What are the most resourceful topics to write about in set theory? I am a mathematics student in my last year of undergraduate studies and I am currently doing a project on set theory. I have so far explored Zermelo-Fraenkel Set theory with the Axiom of Choice and Elementry Theory of Category of Sets and would like to take my project further to investigate more topics. I was wondering whether there are any suggestions for specific topics or any particular topics that people have looked into and really enjoyed. I am quite new to set theory and this is the first time I've learned about it so I would really appreciate it if the answers are not too complicated.
 A: One topic I quite like, which can be approached with very little background, is the study of cardinal characteristics of the continuum.
Roughly speaking (see also here), a CCC is a cardinal which measures how big a set of reals must be to be "sufficient" with respect to some relation: taking a relation $R$ between reals, or objects "morally equivalent" to reals such as functions $\mathbb{N}\rightarrow\mathbb{N}$, we can define the cardinal $$\kappa_R=\min\{\vert A\vert: \forall x\exists y\in A(yRx)\}.$$ For example:

*

*The actual continuum is $\kappa_{=}$.


*If we look at functions $\mathbb{N}\rightarrow\mathbb{N}$ and consider the domination relation $$fDg\iff \exists n\forall m>n[f(m)>g(m)],$$ $\kappa_D$ measures how many functions are needed to "grow as fast as every other function."

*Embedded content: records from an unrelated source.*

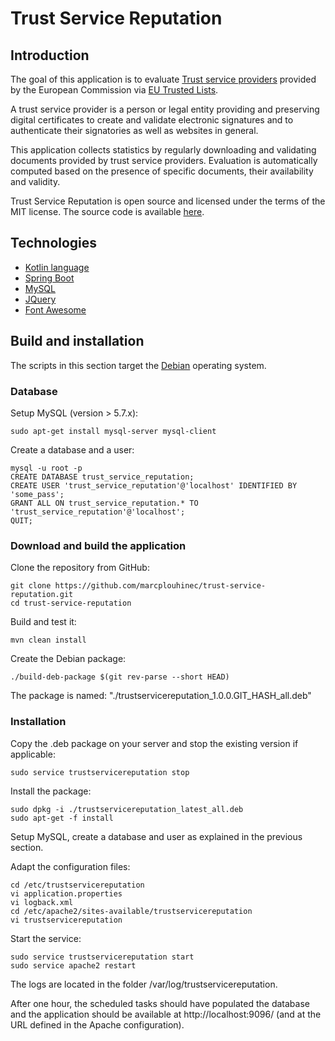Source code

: # Trust Service Reputation

## Introduction
The goal of this application is to evaluate [Trust service providers](https://en.wikipedia.org/wiki/Trust_service_provider)
provided by the European Commission via [EU Trusted Lists](https://ec.europa.eu/digital-single-market/en/eu-trusted-lists-trust-service-providers).

A trust service provider is a person or legal entity providing and preserving digital certificates to create and validate electronic signatures and to authenticate
their signatories as well as websites in general.

This application collects statistics by regularly downloading and validating documents provided by trust service providers.
Evaluation is automatically computed based on the presence of specific documents, their availability and validity.

Trust Service Reputation is open source and licensed under the terms of the MIT license. The source code is available
[here](https://github.com/marcplouhinec/trust-service-reputation/).

## Technologies
* [Kotlin language](https://kotlinlang.org/)
* [Spring Boot](https://projects.spring.io/spring-boot/)
* [MySQL](https://www.mysql.com/)
* [JQuery](https://jquery.com/)
* [Font Awesome](http://fontawesome.io/)

## Build and installation
The scripts in this section target the [Debian](https://www.debian.org/) operating system.

### Database
Setup MySQL (version > 5.7.x):

    sudo apt-get install mysql-server mysql-client
    
Create a database and a user:

    mysql -u root -p
    CREATE DATABASE trust_service_reputation;
    CREATE USER 'trust_service_reputation'@'localhost' IDENTIFIED BY 'some_pass';
    GRANT ALL ON trust_service_reputation.* TO 'trust_service_reputation'@'localhost';
    QUIT;
    
### Download and build the application
Clone the repository from GitHub:

    git clone https://github.com/marcplouhinec/trust-service-reputation.git
    cd trust-service-reputation
    
Build and test it:

    mvn clean install
    
Create the Debian package:

    ./build-deb-package $(git rev-parse --short HEAD)
    
The package is named: "./trustservicereputation_1.0.0.GIT_HASH_all.deb"

### Installation
Copy the .deb package on your server and stop the existing version if applicable:

    sudo service trustservicereputation stop
    
Install the package:

    sudo dpkg -i ./trustservicereputation_latest_all.deb
    sudo apt-get -f install
    
Setup MySQL, create a database and user as explained in the previous section.

Adapt the configuration files:

    cd /etc/trustservicereputation
    vi application.properties
    vi logback.xml
    cd /etc/apache2/sites-available/trustservicereputation
    vi trustservicereputation

Start the service:

    sudo service trustservicereputation start
    sudo service apache2 restart

The logs are located in the folder /var/log/trustservicereputation.

After one hour, the scheduled tasks should have populated the database and the application
should be available at http://localhost:9096/ (and at the URL defined in the Apache configuration).
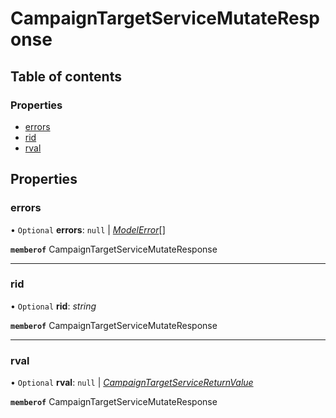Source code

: # CampaignTargetServiceMutateResponse


## Table of contents

### Properties

- [errors](campaigntargetservicemutateresponse.md#errors)
- [rid](campaigntargetservicemutateresponse.md#rid)
- [rval](campaigntargetservicemutateresponse.md#rval)

## Properties

### errors

• `Optional` **errors**: ``null`` \| [*ModelError*](modelerror.md)[]

**`memberof`** CampaignTargetServiceMutateResponse

___

### rid

• `Optional` **rid**: *string*

**`memberof`** CampaignTargetServiceMutateResponse

___

### rval

• `Optional` **rval**: ``null`` \| [*CampaignTargetServiceReturnValue*](campaigntargetservicereturnvalue.md)

**`memberof`** CampaignTargetServiceMutateResponse
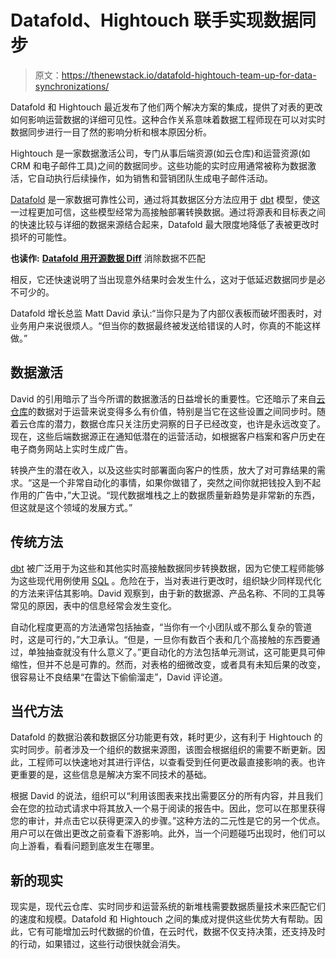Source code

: # Datafold、Hightouch 联手实现数据同步

> 原文：<https://thenewstack.io/datafold-hightouch-team-up-for-data-synchronizations/>

Datafold 和 Hightouch 最近发布了他们两个解决方案的集成，提供了对表的更改如何影响运营数据的详细可见性。这种合作关系意味着数据工程师现在可以对实时数据同步进行一目了然的影响分析和根本原因分析。

Hightouch 是一家数据激活公司，专门从事后端资源(如云仓库)和运营资源(如 CRM 和电子邮件工具)之间的数据同步。这些功能的实时应用通常被称为数据激活，它自动执行后续操作，如为销售和营销团队生成电子邮件活动。

[Datafold](https://www.datafold.com/) 是一家数据可靠性公司，通过将其数据区分方法应用于 [dbt](https://codingisforlosers.com/wtf-is-dbt/) 模型，使这一过程更加可信，这些模型经常为高接触部署转换数据。通过将源表和目标表之间的快速比较与详细的数据来源结合起来，Datafold 最大限度地降低了表被更改时损坏的可能性。

**也读作:** [**Datafold 用开源数据 Diff**](https://thenewstack.io/datafold-quashes-data-mismatches-with-open-source-data-diff/) 消除数据不匹配

相反，它还快速说明了当出现意外结果时会发生什么，这对于低延迟数据同步是必不可少的。

Datafold 增长总监 Matt David 承认:“当你只是为了内部仪表板而破坏图表时，对业务用户来说很烦人。“但当你的数据最终被发送给错误的人时，你真的不能这样做。”

## 数据激活

David 的引用暗示了当今所谓的数据激活的日益增长的重要性。它还暗示了来自[云仓库](https://blogs.gartner.com/merv-adrian/2022/04/16/dbms-market-transformation-2021-the-big-picture/)的数据对于运营来说变得多么有价值，特别是当它在这些设置之间同步时。随着云仓库的潜力，数据仓库只关注历史洞察的日子已经改变，也许是永远改变了。现在，这些后端数据源正在通知低潜在的运营活动，如根据客户档案和客户历史在电子商务网站上实时生成广告。

转换产生的潜在收入，以及这些实时部署面向客户的性质，放大了对可靠结果的需求。“这是一个非常自动化的事情，如果你做错了，突然之间你就把钱投入到不起作用的广告中，”大卫说。“现代数据堆栈之上的数据质量新趋势是非常新的东西，但这就是这个领域的发展方式。”

## 传统方法

[dbt](https://www.getdbt.com/) 被广泛用于为这些和其他实时高接触数据同步转换数据，因为它使工程师能够为这些现代用例使用 [SQL](https://www.gartner.com/en/information-technology/glossary/sql-structured-query-language) 。危险在于，当对表进行更改时，组织缺少同样现代化的方法来评估其影响。David 观察到，由于新的数据源、产品名称、不同的工具等常见的原因，表中的信息经常会发生变化。

自动化程度更高的方法通常包括抽查，“当你有一个小团队或不那么复杂的管道时，这是可行的，”大卫承认。“但是，一旦你有数百个表和几个高接触的东西要通过，单独抽查就没有什么意义了。”更自动化的方法包括单元测试，这可能更具可伸缩性，但并不总是可靠的。然而，对表格的细微改变，或者具有未知后果的改变，很容易让不良结果“在雷达下偷偷溜走”，David 评论道。

## 当代方法

Datafold 的数据沿袭和数据区分功能更有效，耗时更少，这有利于 Hightouch 的实时同步。前者涉及一个组织的数据来源图，该图会根据组织的需要不断更新。因此，工程师可以快速地对其进行评估，以查看受到任何更改最直接影响的表。也许更重要的是，这些信息是解决方案不同技术的基础。

根据 David 的说法，组织可以“利用该图表来找出需要区分的所有内容，并且我们会在您的拉动式请求中将其放入一个易于阅读的报告中。因此，您可以在那里获得您的审计，并点击它以获得更深入的步骤。”这种方法的二元性是它的另一个优点。用户可以在做出更改之前查看下游影响。此外，当一个问题碰巧出现时，他们可以向上游看，看看问题到底发生在哪里。

## 新的现实

现实是，现代云仓库、实时同步和运营系统的新堆栈需要数据质量技术来匹配它们的速度和规模。Datafold 和 Hightouch 之间的集成对提供这些优势大有帮助。因此，它有可能增加云时代数据的价值，在云时代，数据不仅支持决策，还支持及时的行动，如果错过，这些行动很快就会消失。

<svg xmlns:xlink="http://www.w3.org/1999/xlink" viewBox="0 0 68 31" version="1.1"><title>Group</title> <desc>Created with Sketch.</desc></svg>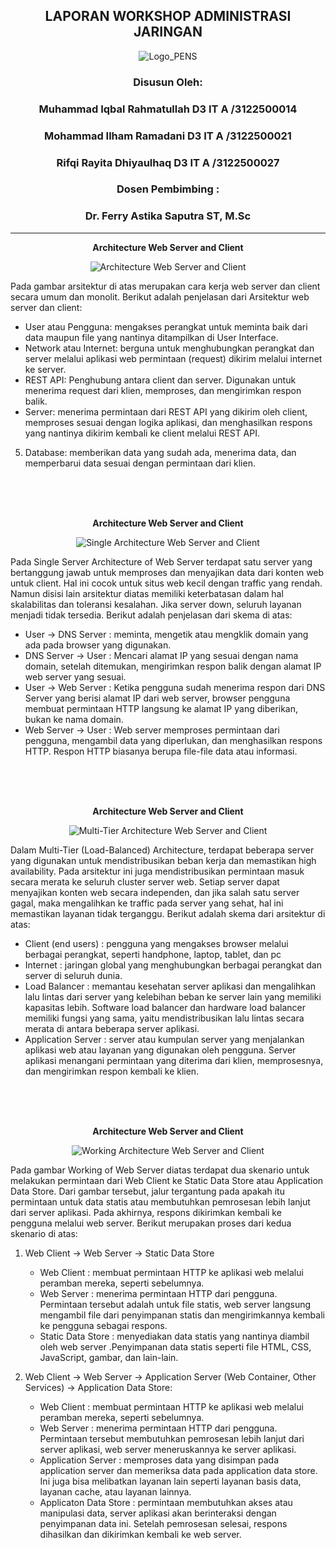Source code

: <div align="center">

## LAPORAN WORKSHOP ADMINISTRASI JARINGAN

![Logo_PENS](https://github.com/Ilhamroe/Workshop-Administrasi-Jaringan/assets/111882022/8a555f25-f1dd-4af9-b0bd-14c19bcefdc6)


### Disusun Oleh:

### Muhammad Iqbal Rahmatullah D3 IT A /3122500014

### Mohammad Ilham Ramadani D3 IT A /3122500021

### Rifqi Rayita Dhiyaulhaq D3 IT A /3122500027

### Dosen Pembimbing :

### Dr. Ferry Astika Saputra ST, M.Sc

</div>


---
<div align="center">

**Architecture Web Server and Client**

![Architecture Web Server and Client](https://github.com/Ilhamroe/Workshop-Administrasi-Jaringan/assets/111882022/b0e5bebc-1c8e-49c0-889a-4530a150cecc)

</div>

Pada gambar arsitektur di atas merupakan cara kerja web server dan client secara umum dan monolit. Berikut adalah penjelasan dari Arsitektur web server dan client:
- User atau Pengguna: mengakses perangkat untuk meminta baik dari data maupun file yang nantinya ditampilkan di User Interface.
- Network atau Internet: berguna untuk menghubungkan perangkat dan server melalui aplikasi web permintaan (request) dikirim melalui internet ke server.
- REST API: Penghubung antara client dan server. Digunakan untuk menerima request dari klien, memproses, dan mengirimkan respon balik.
- Server: menerima permintaan dari REST API yang dikirim oleh client, memproses sesuai dengan logika aplikasi, dan menghasilkan respons yang nantinya dikirim kembali ke client melalui REST API.
5. Database: memberikan data yang sudah ada, menerima data, dan memperbarui data sesuai dengan permintaan dari klien.

<br>
<br>
<br>

<div align="center">

**Architecture Web Server and Client**

![Single Architecture Web Server and Client](https://github.com/Ilhamroe/Workshop-Administrasi-Jaringan/assets/111882022/0906fad1-8ae2-43f2-b6c7-20e30bde8d8f)

</div>

Pada Single Server Architecture of Web Server terdapat satu server yang bertanggung jawab untuk memproses dan menyajikan data dari konten web untuk client. Hal ini cocok untuk situs web kecil dengan traffic yang rendah. Namun disisi lain arsitektur diatas memiliki keterbatasan dalam hal skalabilitas dan toleransi kesalahan. Jika server down, seluruh layanan menjadi tidak tersedia. Berikut adalah penjelasan dari skema di atas:
- User -> DNS Server : meminta, mengetik atau mengklik domain yang ada pada browser yang digunakan.
- DNS Server -> User : Mencari alamat IP yang sesuai dengan nama domain, setelah ditemukan, mengirimkan respon balik dengan alamat IP web server yang sesuai.
- User -> Web Server : Ketika pengguna sudah menerima respon dari DNS Server yang berisi alamat IP dari web server, browser pengguna membuat permintaan HTTP langsung ke alamat IP yang diberikan, bukan ke nama domain.
- Web Server -> User : Web server memproses permintaan dari pengguna, mengambil data yang diperlukan, dan menghasilkan respons HTTP. Respon HTTP biasanya berupa file-file data atau informasi.

<br>
<br>
<br>

<div align="center">

**Architecture Web Server and Client**

![Multi-Tier Architecture Web Server and Client](https://github.com/Ilhamroe/Workshop-Administrasi-Jaringan/assets/111882022/06f6d1f0-4cca-46a1-9483-c5d9fce1b9f2)

</div>

Dalam Multi-Tier (Load-Balanced) Architecture, terdapat beberapa server yang digunakan untuk mendistribusikan beban kerja dan memastikan high availability. Pada arsitektur ini juga mendistribusikan permintaan masuk secara merata ke seluruh cluster server web. Setiap server dapat menyajikan konten web secara independen, dan jika salah satu server gagal, maka mengalihkan ke traffic pada server yang sehat, hal ini memastikan layanan tidak terganggu. Berikut adalah skema dari arsitektur di atas:
- Client (end users) : pengguna yang mengakses browser melalui berbagai perangkat, seperti handphone, laptop, tablet, dan pc
- Internet : jaringan global yang menghubungkan berbagai perangkat dan server di seluruh dunia.
- Load Balancer : memantau kesehatan server aplikasi dan mengalihkan lalu lintas dari server yang kelebihan beban ke server lain yang memiliki kapasitas lebih. Software load balancer dan hardware load balancer memiliki fungsi yang sama, yaitu mendistribusikan lalu lintas secara merata di antara beberapa server aplikasi.
- Application Server : server atau kumpulan server yang menjalankan aplikasi web atau layanan yang digunakan oleh pengguna. Server aplikasi menangani permintaan yang diterima dari klien, memprosesnya, dan mengirimkan respon kembali ke klien.

<br>
<br>
<br>

<div align="center">

**Architecture Web Server and Client**

![Working Architecture Web Server and Client](https://github.com/Ilhamroe/Workshop-Administrasi-Jaringan/assets/111882022/f09096c1-646c-498b-b5a8-920868557c6e)

</div>

Pada gambar Working of Web Server diatas terdapat dua skenario untuk melakukan permintaan dari Web Client ke Static Data Store atau Application Data Store. Dari gambar tersebut, jalur tergantung pada apakah itu permintaan untuk data statis atau membutuhkan pemrosesan lebih lanjut dari server aplikasi. Pada akhirnya, respons dikirimkan kembali ke pengguna melalui web server. Berikut merupakan proses dari kedua skenario di atas:

1. Web Client -> Web Server -> Static Data Store
   - Web Client : membuat permintaan HTTP ke aplikasi web melalui peramban mereka, seperti sebelumnya.
   - Web Server : menerima permintaan HTTP dari pengguna. Permintaan tersebut adalah untuk file statis, web server langsung mengambil file dari penyimpanan statis dan mengirimkannya kembali ke pengguna sebagai respons.
   - Static Data Store : menyediakan data statis yang nantinya diambil oleh web server  .Penyimpanan data statis seperti file HTML, CSS, JavaScript, gambar, dan lain-lain. 

2. Web Client -> Web Server -> Application Server (Web Container, Other Services) -> Application Data Store:
   - Web Client : membuat permintaan HTTP ke aplikasi web melalui peramban mereka, seperti sebelumnya.
   - Web Server : menerima permintaan HTTP dari pengguna. Permintaan tersebut membutuhkan pemrosesan lebih lanjut dari server aplikasi, web server meneruskannya ke server aplikasi.
   - Application Server : memproses data yang disimpan pada application server dan memeriksa data pada application data store. Ini juga bisa melibatkan layanan lain seperti layanan basis data, layanan cache, atau layanan lainnya. 
   - Applicaton Data Store : permintaan membutuhkan akses atau manipulasi data, server aplikasi akan berinteraksi dengan penyimpanan data ini. Setelah pemrosesan selesai, respons dihasilkan dan dikirimkan kembali ke web server.
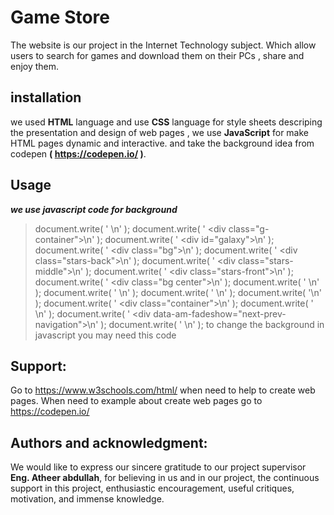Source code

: # Game Store
The website is our project in the Internet Technology subject.
Which allow users to search for games and download them on their PCs , share and enjoy them.

## installation
we used **HTML** language and use **CSS** language for style sheets descriping the presentation and design of web pages ,
we use **JavaScript** for make HTML pages dynamic and interactive.
and take the background idea from codepen **( https://codepen.io/ )**.

## Usage
***we use javascript code for background***
>document.write( '    <!--The Background-->\n' );
document.write( '        <div class=\"g-container\">\n' );
document.write( '                <div id=\"galaxy\">\n' );
document.write( '                        <div class=\"bg\"></div>\n' );
document.write( '                        <div class=\"stars-back\"></div>\n' );
document.write( '                        <div class=\"stars-middle\"></div>\n' );
document.write( '                        <div class=\"stars-front\"></div>\n' );
document.write( '                        <div class=\"bg center\"></div>\n' );
document.write( '                    </div>\n' );
document.write( '                    \n' );
document.write( '        </div>\n' );
document.write( '\n' );
document.write( '        <div class=\"container\">\n' );
document.write( '	\n' );
document.write( '            <div data-am-fadeshow=\"next-prev-navigation\">\n' );
document.write( '        \n' );
  to change the background in javascript you may need this code 
  
## Support:
Go to https://www.w3schools.com/html/ when need to help to create web pages.
When need to example about create web pages go to https://codepen.io/

## Authors and acknowledgment:
We would like to express our sincere gratitude to our project supervisor **Eng. Atheer abdullah**, for believing in us and in our project, the continuous support in this project, enthusiastic encouragement, useful critiques, motivation, and immense knowledge. 
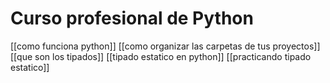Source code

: # Curso profesional de Python

[[como funciona python]]
[[como organizar las carpetas de tus proyectos]]
[[que son los tipados]]
[[tipado estatico en python]]
[[practicando tipado estatico]]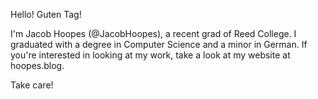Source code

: Hello! Guten Tag!

I'm Jacob Hoopes (@JacobHoopes), a recent grad of Reed College.
I graduated with a degree in Computer Science and a minor in German.
If you're interested in looking at my work, take a look at my website at hoopes.blog.

Take care!
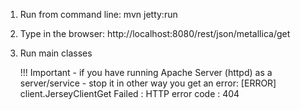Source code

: 1. Run from command line:
	mvn jetty:run
2. Type in the browser: 
	http://localhost:8080/rest/json/metallica/get
3. Run main classes
	
	!!! Important - if you have running Apache Server (httpd) as a server/service - stop it
	in other way you get an error:
	[ERROR] client.JerseyClientGet Failed : HTTP error code : 404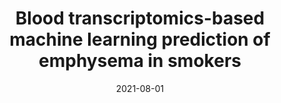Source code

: ---
title: "Blood transcriptomics-based machine learning prediction of emphysema in smokers"
collection: manuscripts
permalink: 
date: 2021-08-01
venue: 'CHEST'
paperurl: 'https://journal.chestnet.org/article/S0012-3692(21)03104-4/fulltext'
authors: 'Rahul Suryadevara, Andrew Gregory, Aria Masoomi, et al.'
---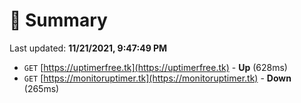 # 📖 Summary
Last updated: **11/21/2021, 9:47:49 PM**

- `GET` [https://uptimerfree.tk](https://uptimerfree.tk) - **Up** (628ms)
- `GET` [https://monitoruptimer.tk](https://monitoruptimer.tk) - **Down** (265ms)
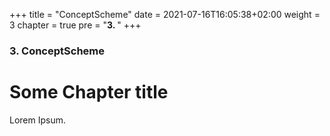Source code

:+++
title = "ConceptScheme"
date = 2021-07-16T16:05:38+02:00
weight = 3
chapter = true
pre = "<b>3. </b>"
+++

### 3. ConceptScheme

# Some Chapter title

Lorem Ipsum.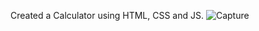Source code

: Created a Calculator using HTML, CSS and JS. 
![Capture](https://github.com/yashnaik270/Calculator/assets/166994787/50cdd2b6-7395-4562-b6da-19644b4cc132)

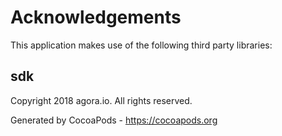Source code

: # Acknowledgements
This application makes use of the following third party libraries:

## sdk

Copyright 2018 agora.io. All rights reserved.

Generated by CocoaPods - https://cocoapods.org
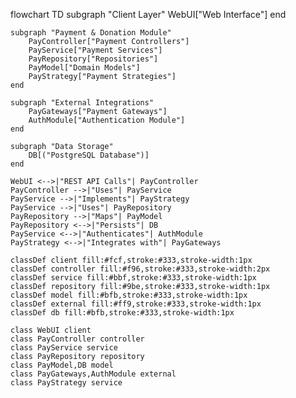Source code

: flowchart TD
subgraph "Client Layer"
WebUI["Web Interface"]
end

    subgraph "Payment & Donation Module"
        PayController["Payment Controllers"]
        PayService["Payment Services"]
        PayRepository["Repositories"]
        PayModel["Domain Models"]
        PayStrategy["Payment Strategies"]
    end

    subgraph "External Integrations"
        PayGateways["Payment Gateways"]
        AuthModule["Authentication Module"]
    end

    subgraph "Data Storage"
        DB[("PostgreSQL Database")]
    end

    WebUI <-->|"REST API Calls"| PayController
    PayController -->|"Uses"| PayService
    PayService -->|"Implements"| PayStrategy
    PayService -->|"Uses"| PayRepository
    PayRepository -->|"Maps"| PayModel
    PayRepository <-->|"Persists"| DB
    PayService <-->|"Authenticates"| AuthModule
    PayStrategy <-->|"Integrates with"| PayGateways

    classDef client fill:#fcf,stroke:#333,stroke-width:1px
    classDef controller fill:#f96,stroke:#333,stroke-width:2px
    classDef service fill:#bbf,stroke:#333,stroke-width:1px
    classDef repository fill:#9be,stroke:#333,stroke-width:1px
    classDef model fill:#bfb,stroke:#333,stroke-width:1px
    classDef external fill:#ff9,stroke:#333,stroke-width:1px
    classDef db fill:#bfb,stroke:#333,stroke-width:1px

    class WebUI client
    class PayController controller
    class PayService service
    class PayRepository repository
    class PayModel,DB model
    class PayGateways,AuthModule external
    class PayStrategy service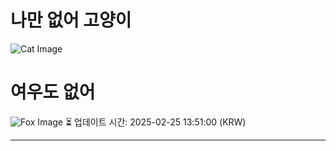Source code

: 
# 나만 없어 고양이

![Cat Image](https://cdn2.thecatapi.com/images/741.jpg)

# 여우도 없어
![Fox Image](https://randomfox.ca/images/49.jpg)
⏳ 업데이트 시간: 2025-02-25 13:51:00 (KRW)

---
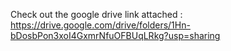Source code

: Check out the google drive link attached : 
https://drive.google.com/drive/folders/1Hn-bDosbPon3xoI4GxmrNfuOFBUqLRkg?usp=sharing

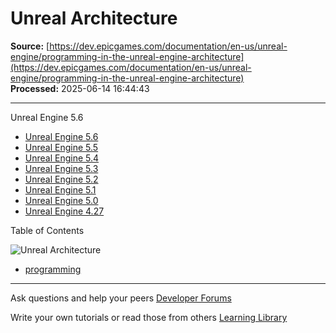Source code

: # Unreal Architecture

**Source:** [https://dev.epicgames.com/documentation/en-us/unreal-engine/programming-in-the-unreal-engine-architecture](https://dev.epicgames.com/documentation/en-us/unreal-engine/programming-in-the-unreal-engine-architecture)  
**Processed:** 2025-06-14 16:44:43

---

Unreal Engine 5.6

-   [Unreal Engine 5.6](/documentation/en-us/unreal-engine/programming-in-the-unreal-engine-architecture?application_version=5.6)
-   [Unreal Engine 5.5](/documentation/en-us/unreal-engine/programming-in-the-unreal-engine-architecture?application_version=5.5)
-   [Unreal Engine 5.4](/documentation/en-us/unreal-engine/programming-in-the-unreal-engine-architecture?application_version=5.4)
-   [Unreal Engine 5.3](/documentation/en-us/unreal-engine/programming-in-the-unreal-engine-architecture?application_version=5.3)
-   [Unreal Engine 5.2](/documentation/en-us/unreal-engine/programming-in-the-unreal-engine-architecture?application_version=5.2)
-   [Unreal Engine 5.1](/documentation/en-us/unreal-engine/programming-in-the-unreal-engine-architecture?application_version=5.1)
-   [Unreal Engine 5.0](/documentation/en-us/unreal-engine/programming-in-the-unreal-engine-architecture?application_version=5.0)
-   [Unreal Engine 4.27](/documentation/en-us/unreal-engine/programming-in-the-unreal-engine-architecture?application_version=4.27)

Table of Contents

![Unreal Architecture](https://dev.epicgames.com/community/api/documentation/image/019027c0-de25-4990-9ee5-e6114fd866c0?resizing_type=fill&width=1920&height=335)

-   [programming](https://documentation-assets-ssr/community/search?query=programming)

---

Ask questions and help your peers [Developer Forums](https://forums.unrealengine.com/categories?tag=unreal-engine)

Write your own tutorials or read those from others [Learning Library](https://documentation-assets-ssr/community/unreal-engine/learning)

*The "dual" relation to $D$, the escaping relation $$fEg\iff \forall n\exists m>n(f(m)>g(m))\iff \neg gDf,$$ measures how many functions we need in order to be "hard to dominate." It's easy to check that $\kappa_D\ge\kappa_E$.
Note that this notation is nonstandard. In particular, $\kappa_D$ and $\kappa_E$ are properly called "$\mathfrak{d}$" and "$\mathfrak{b}$" respectively.
Trivially we always have $\kappa_R\le 2^{\aleph_0}$. Conversely, diagonal arguments can be used to show that (as long as $R$ isn't silly - and we don't call silly $\kappa_R$s CCCs) each $\kappa_R$ is uncountable. For example, given any sequence $G=(g_i)_{i\in\mathbb{N}}$ of functions $\mathbb{N}\rightarrow\mathbb{N}$, the function $$i\mapsto g(i)+1$$ is not dominated by any member of $G$; this shows that $\kappa_D$ is uncountable. A similar trick will show that $\kappa_E$ is uncountable:

 Take $$i\mapsto 1+\sum_{j\le i}g(j)$$ instead.

Not all CCCs are so combinatorial in flavor. We can also consider more "analytic" ones, such as the cardinality of the smallest non-measurable set. There is a generally-agreed-upon set of ten fundamental CCCs, whose relationships are described by Cichon's diagram; verifying each of the relevant $\mathsf{ZFC}$-provable inequalities can be a good short project (if memory serves, none are particularly hard). And there are more cardinal characteristics out there, so you could continue the study of provable inequalities for quite some time.
Unfortunately (or excitingly), showing that a given inequality is not $\mathsf{ZFC}$-provable - and more generally that Cichon's diagram is complete in the relevant sense - is quite involved: we need to introduce the technique of forcing. Honestly if you're up for a project in forcing you should do that instead, perhaps tacking on a CCC-based observation at the end as a cute coda (e.g. proving the consistency of $\kappa_D>\kappa_E$). And it's worth noting that it was only recently discovered how to separate three or more CCCs simultaneously (see here).